▶ Exercise objective
Take the entries below and retype them word for word, excluding the images.

■ ■ ■ ■ ■

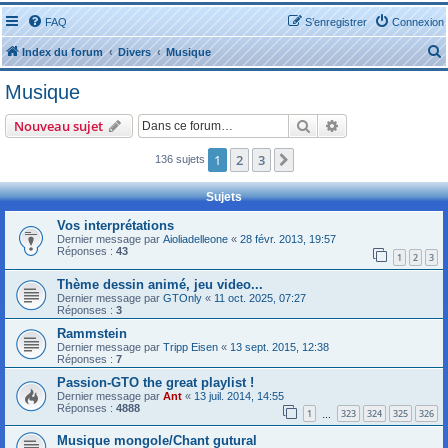
FAQ
S’enregistrer
Connexion
Index du forum
Divers
Musique
Musique
Rechercher
Recherche avanc
Nouveau sujet
1
2
3
Suivante
136 sujets
r
Sujets
Vos interprétations
Dernier message par
Aioliadelleone
«
28 févr. 2013, 19:57
Réponses :
43
1
2
3
r
Thème dessin animé, jeu video...
Dernier message par
GTOnly
«
11 oct. 2025, 07:27
Réponses :
3
Rammstein
Dernier message par
Tripp Eisen
«
13 sept. 2015, 12:38
Réponses :
7
Passion-GTO the great playlist !
Dernier message par
Ant
«
13 juil. 2014, 14:55
Réponses :
4888
1
323
324
325
326
…
Musique mongole/Chant gutural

■ ■ ■ ■ ■

▶ Expected output
FAQ
S’enregistrer
Connexion
Index du forum
Divers
Musique
Musique
Rechercher
Recherche avanc
Nouveau sujet
1
2
3
Suivante
136 sujets
r
Sujets
Vos interprétations
Dernier message par
Aioliadelleone
«
28 févr. 2013, 19:57
Réponses :
43
1
2
3
r
Thème dessin animé, jeu video...
Dernier message par
GTOnly
«
11 oct. 2025, 07:27
Réponses :
3
Rammstein
Dernier message par
Tripp Eisen
«
13 sept. 2015, 12:38
Réponses :
7
Passion-GTO the great playlist !
Dernier message par
Ant
«
13 juil. 2014, 14:55
Réponses :
4888
1
323
324
325
326
…
Musique mongole/Chant gutural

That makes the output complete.